| DATA TO EXAMINE |
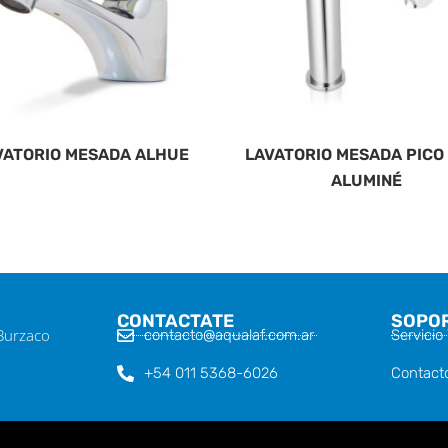
VATORIO MESADA ALHUE
LAVATORIO MESADA PICO
ALUMINÉ
CONTACTATE
SOPO
 Burzaco
contacto@aqualaf.com.ar
Servicio
+54 011 5368-6026
Contact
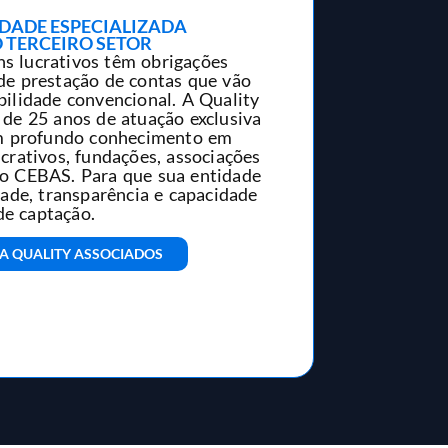
DADE ESPECIALIZADA
 TERCEIRO SETOR
ns lucrativos têm obrigações
e de prestação de contas que vão
ilidade convencional. A Quality
de 25 anos de atuação exclusiva
m profundo conhecimento em
ucrativos, fundações, associações
 o CEBAS. Para que sua entidade
de, transparência e capacidade
de captação.
A QUALITY ASSOCIADOS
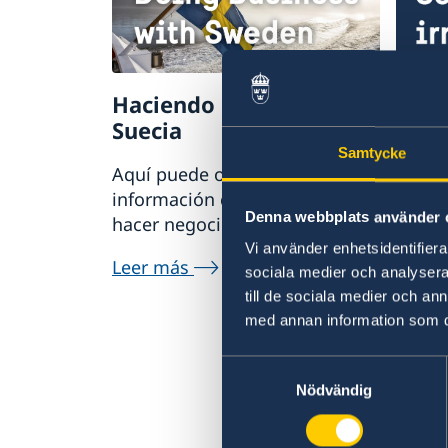
Haciendo negocios con
Sosp
Suecia
irre
Samtycke
Aquí puede obtener
Si tie
información completa sobre
delito
Denna webbplats använder 
hacer negocios con Suecia.
relaci
servic
Vi använder enhetsidentifierar
Leer más
denunc
sociala medier och analysera 
Asunt
till de sociala medier och a
med annan information som du 
Prese
servic
Samtyckesval
(en in
Nödvändig
Denun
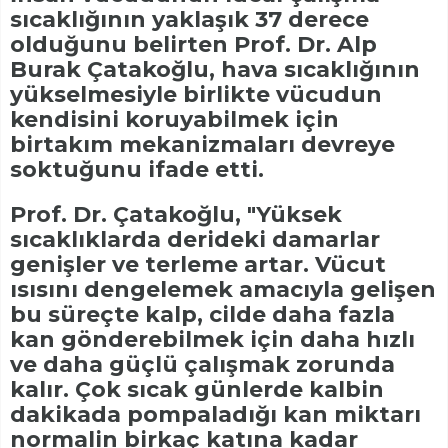
sıcaklığının yaklaşık 37 derece
olduğunu belirten Prof. Dr. Alp
Burak Çatakoğlu, hava sıcaklığının
yükselmesiyle birlikte vücudun
kendisini koruyabilmek için
birtakım mekanizmaları devreye
soktuğunu ifade etti.
Prof. Dr. Çatakoğlu, "Yüksek
sıcaklıklarda derideki damarlar
genişler ve terleme artar. Vücut
ısısını dengelemek amacıyla gelişen
bu süreçte kalp, cilde daha fazla
kan gönderebilmek için daha hızlı
ve daha güçlü çalışmak zorunda
kalır. Çok sıcak günlerde kalbin
dakikada pompaladığı kan miktarı
normalin birkaç katına kadar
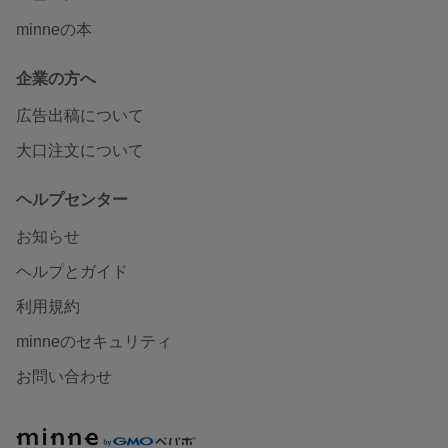
minneの本
企業の方へ
広告出稿について
大口注文について
ヘルプセンター
お知らせ
ヘルプとガイド
利用規約
minneのセキュリティ
お問い合わせ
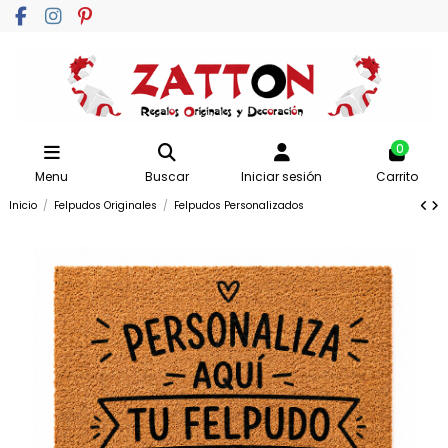
0
Menu
Buscar
Iniciar sesión
Carrito
Inicio
Felpudos Originales
Felpudos Personalizados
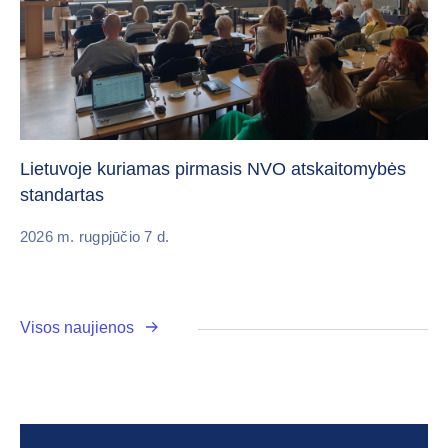
„C
vi
Lietuvoje kuriamas pirmasis NVO atskaitomybės
standartas
20
2026 m. rugpjūčio 7 d.
Visos naujienos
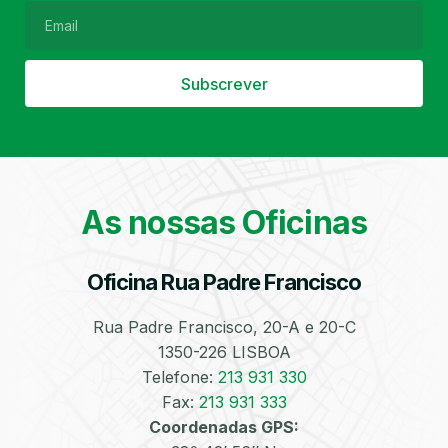
Subscrever
Filtro de Partículas
Óleos
As nossas Oficinas
Oficina Rua Padre Francisco
Bate-Chapas
Higienização e
Desinfeção
Automóvel
Rua Padre Francisco, 20-A e 20-C
1350-226 LISBOA
Telefone:
213 931 330
Fax:
213 931 333
Coordenadas GPS:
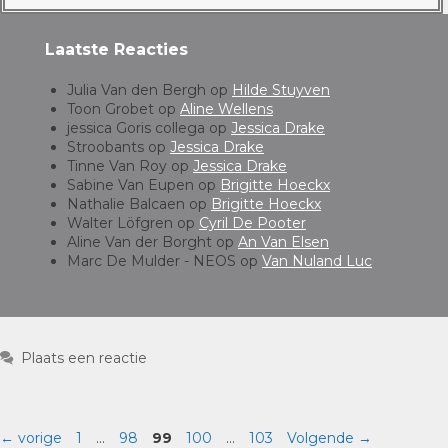
Laatste Reacties
Julia Van den Bergh
op
Hilde Stuyven
Toon Grobet
op
Aline Wellens
jessica Goris collega
op
Jessica Drake
Stroobants
op
Jessica Drake
Tinne Van Roy
op
Jessica Drake
Sabine Van Eupen
op
Brigitte Hoeckx
Nathalie Balcaen
op
Brigitte Hoeckx
Walter Löfgren
op
Cyril De Pooter
Aline Van der Borght
op
An Van Elsen
Marc De Mulder - NEOS
op
Van Nuland Luc
Plaats een reactie
←
vorige
1
…
98
99
100
…
103
Volgende
→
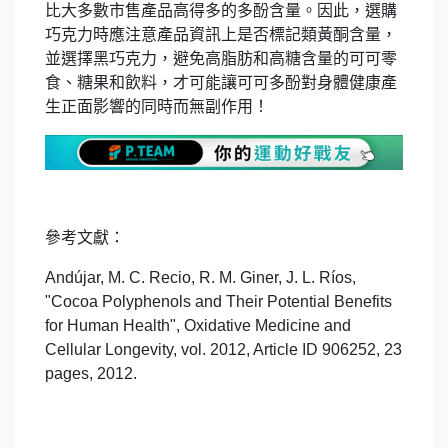
比大多數市售產品高得多的多酚含量。因此，選購
巧克力時應注意產品資訊上是否標記類黃酮含量，
並選擇黑巧克力，避免高脂肪和高糖含量的可可零
食、糖果和飲料，才可能讓可可多酚對身體健康產
生正面影響的同時而無副作用！
參考文獻：
Andújar, M. C. Recio, R. M. Giner, J. L. Ríos,
"Cocoa Polyphenols and Their Potential Benefits
for Human Health", Oxidative Medicine and
Cellular Longevity, vol. 2012, Article ID 906252, 23
pages, 2012.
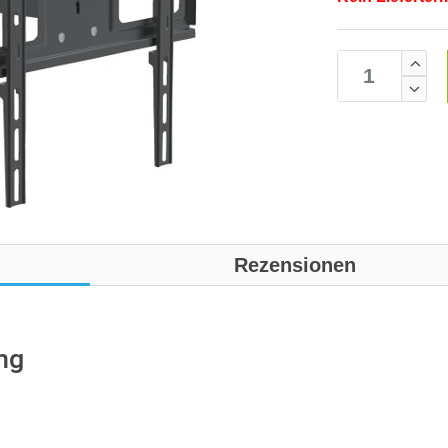
Rezensionen
ng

| PROBLEM |
Wherever the string "medier" shows up in the material, copy the line that holds it.

| PROBLEM SOLUTION |
sociala medier och analysera 
till de sociala medier och a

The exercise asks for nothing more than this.